Éditorial

La santé des C.A.

La crise qui secoue le Centre hospitalier de l’Université de Montréal (CHUM) nous rappelle à quel point l’indépendance des conseils d’administration est fragile en santé. Et ça ne va pas s’améliorer avec la loi 10.

Les hôpitaux, comme les entreprises, gèrent du personnel et des budgets, fournissent des services, ont des clients. Leurs conseils d’administration (C.A.), par contre, évoluent dans un cadre beaucoup plus étroit qu’au privé.

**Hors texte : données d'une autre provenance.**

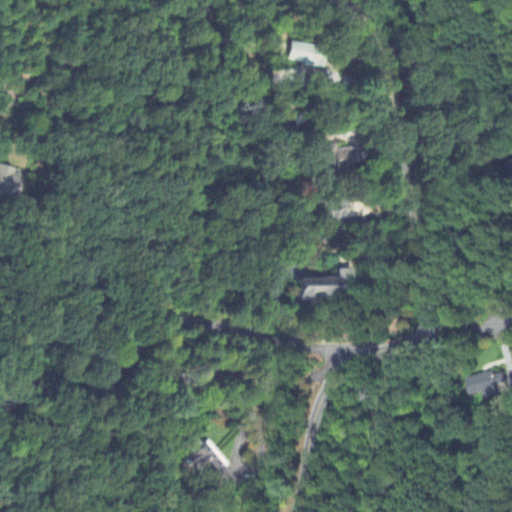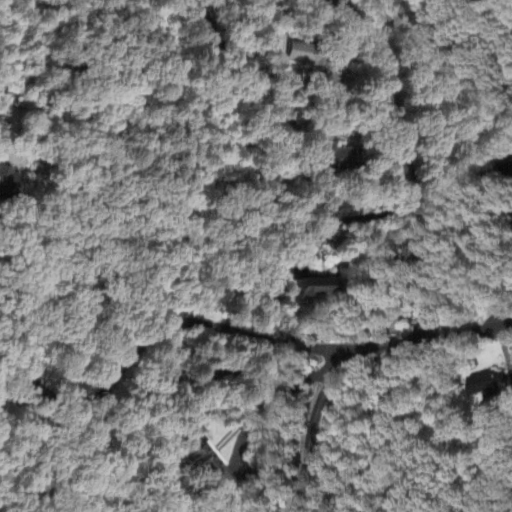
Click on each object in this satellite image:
road: (225, 46)
road: (410, 166)
building: (8, 185)
building: (335, 212)
building: (329, 288)
road: (502, 309)
road: (466, 335)
road: (145, 341)
road: (380, 352)
building: (487, 385)
road: (245, 425)
road: (382, 430)
road: (310, 435)
building: (209, 470)
road: (294, 507)
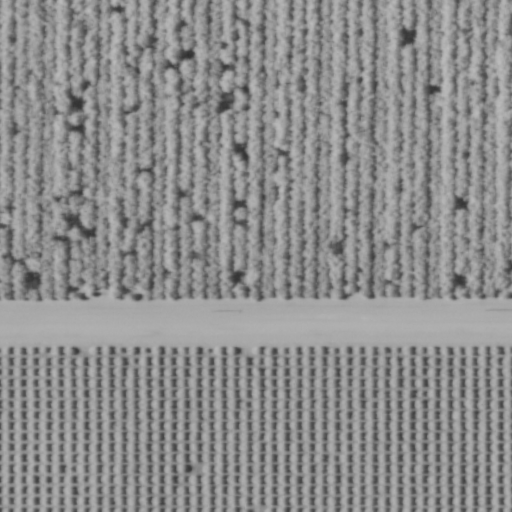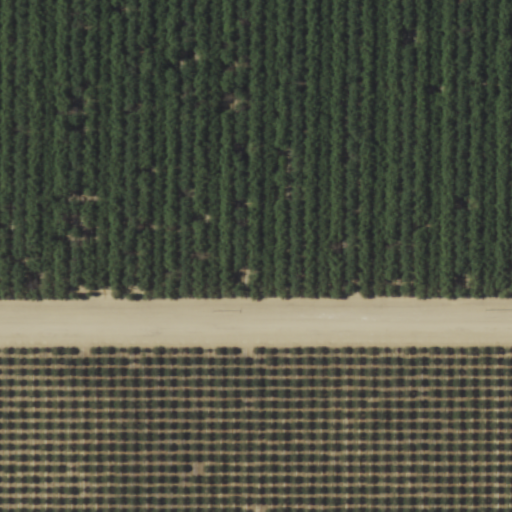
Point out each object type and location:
road: (256, 320)
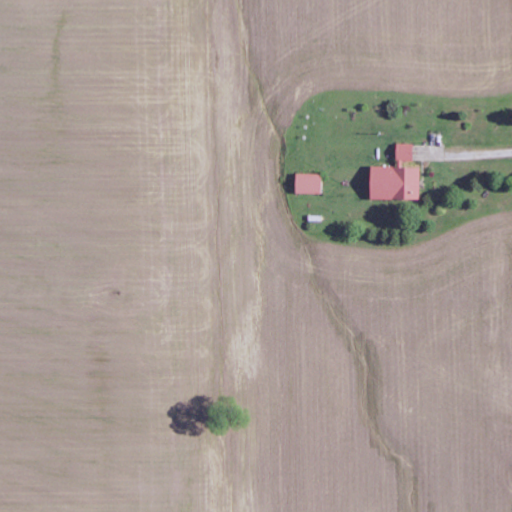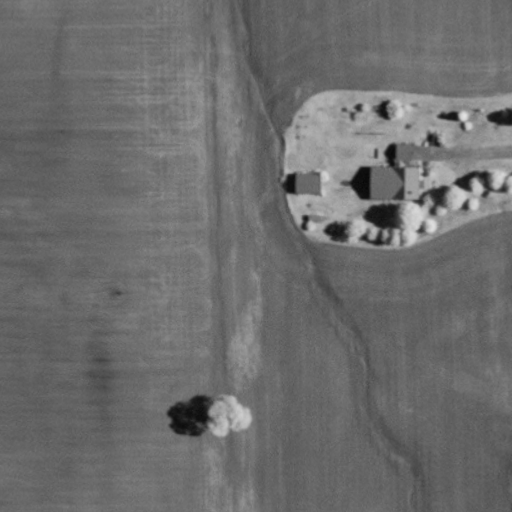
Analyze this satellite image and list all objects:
building: (407, 153)
building: (310, 184)
building: (398, 184)
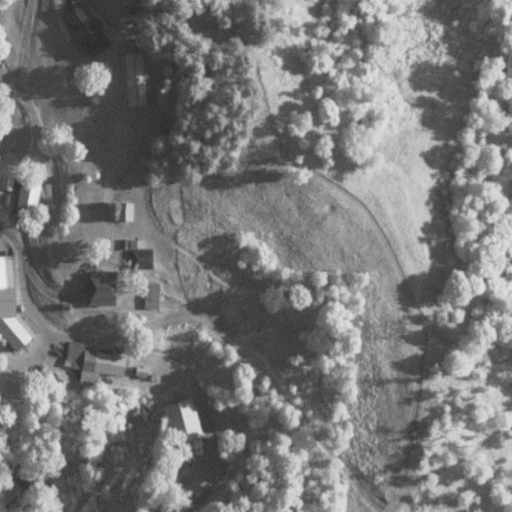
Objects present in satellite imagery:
building: (84, 33)
building: (134, 79)
building: (27, 192)
building: (142, 257)
road: (2, 261)
building: (104, 288)
building: (152, 292)
building: (11, 311)
power tower: (396, 329)
building: (95, 362)
building: (143, 371)
building: (182, 421)
building: (203, 478)
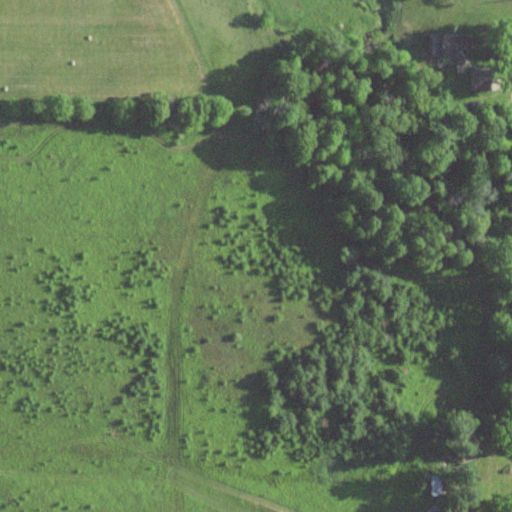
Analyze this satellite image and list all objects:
building: (450, 48)
building: (510, 504)
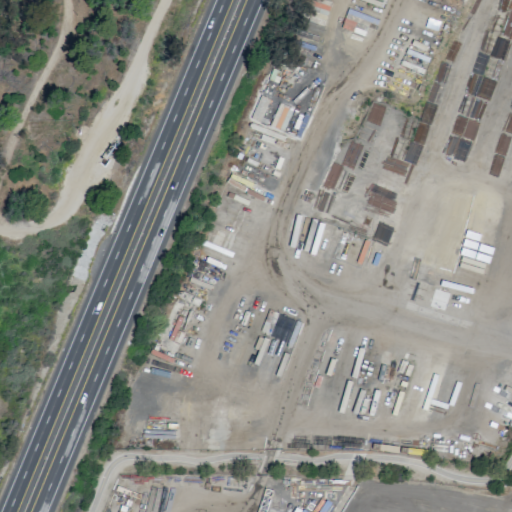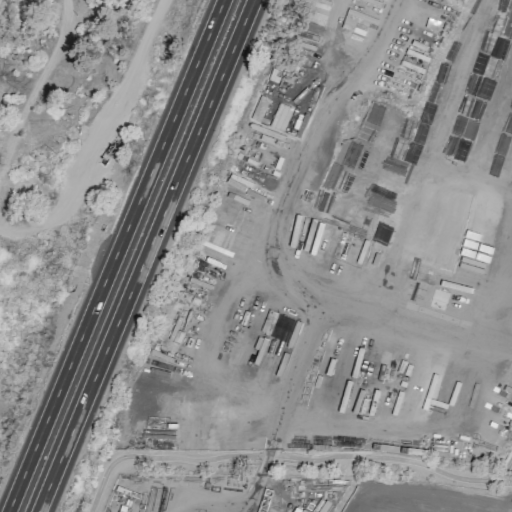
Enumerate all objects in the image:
road: (116, 256)
road: (147, 256)
road: (248, 261)
road: (405, 318)
road: (206, 356)
road: (426, 426)
road: (291, 458)
road: (226, 509)
road: (251, 509)
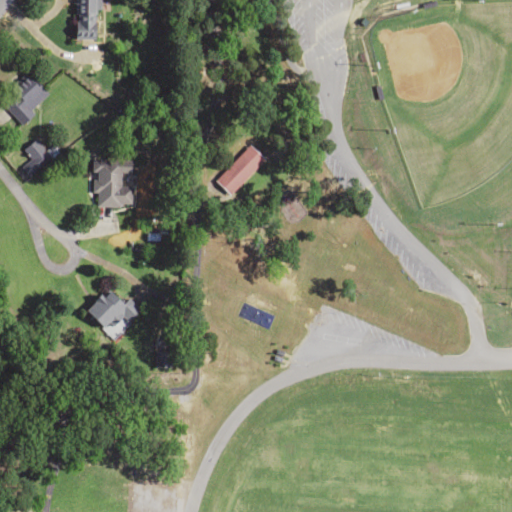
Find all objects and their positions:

Les possibilités de financement en dehors de l’enveloppe allouée par le ministère sont limitées. Suspendre un service coûteux comme l’urgence n’est pas une option non plus. Et que des administrateurs, aussi indépendants soient-ils, se fassent poser des questions par l’agence, le ministère ou le ministre n’est pas inusité non plus. Un C.A. qui adopte un budget déficitaire, non par négligence, mais parce que c’est la conséquence inévitable des coûts et obligations avec lesquels il doit composer, s’est toujours exposé à se faire retourner sa copie.

Jean-Claude Deschênes, qui présidait le conseil du CHUM jusqu’à vendredi dernier, est un vieux routier du système de santé. Il a déjà dirigé un hôpital, siégé au C.A. d’agences de santé, présidé le C.A. d’un autre CHU et travaillé comme sous-ministre. Bref, il en a vu d’autres. Son indignation est éloquente. Comme il le rappelle dans sa lettre de démission, la nomination d’un chef de département est, de par la Loi sur les services de santé et les services sociaux, une responsabilité du conseil. Le C.A. du CHUM avait créé un deuxième comité de sélection à cet effet. On se serait attendu à ce que celui-ci puisse remplir son mandat en paix.

Plusieurs membres du C.A. ont démissionné, on verra si d’autres suivront. Il reste peu de temps pour ce genre de coup d’éclat : au 31 mars, le C.A. du CHUM sera dissous, comme celui de tous les établissements de santé de la province.

La loi 10 change complètement les règles du jeu. Les nominations du PDG et de son PDG adjoint, qui relèvent normalement du conseil, sont faites par le ministre, tout comme celle du président du C.A., de ses 10 membres indépendants et de ses deux représentants universitaires. Certes, les C.A. retrouveront des responsabilités après la période de transition. Sauf que le ministre pourra toujours leur retirer des pouvoirs s’il estime leur gestion inadéquate. La loi a beau parler de situation « exceptionnelle », celui qui veut noyer son chien lui trouvera toujours des symptômes permettant de l’accuser de la rage.

Les candidatures soumises au ministre semblent sérieuses, les administrateurs indépendants qu’il nommera ont de bonnes chances d’être compétents et expérimentés. Mais justement, des administrateurs qui prennent leur rôle au sérieux ne prendront pas nécessairement des décisions qui font l’unanimité – surtout avec les fusions imposées par la Loi 10, qui nécessiteront de nombreux arbitrages. Les laissera-t-on faire leur travail ?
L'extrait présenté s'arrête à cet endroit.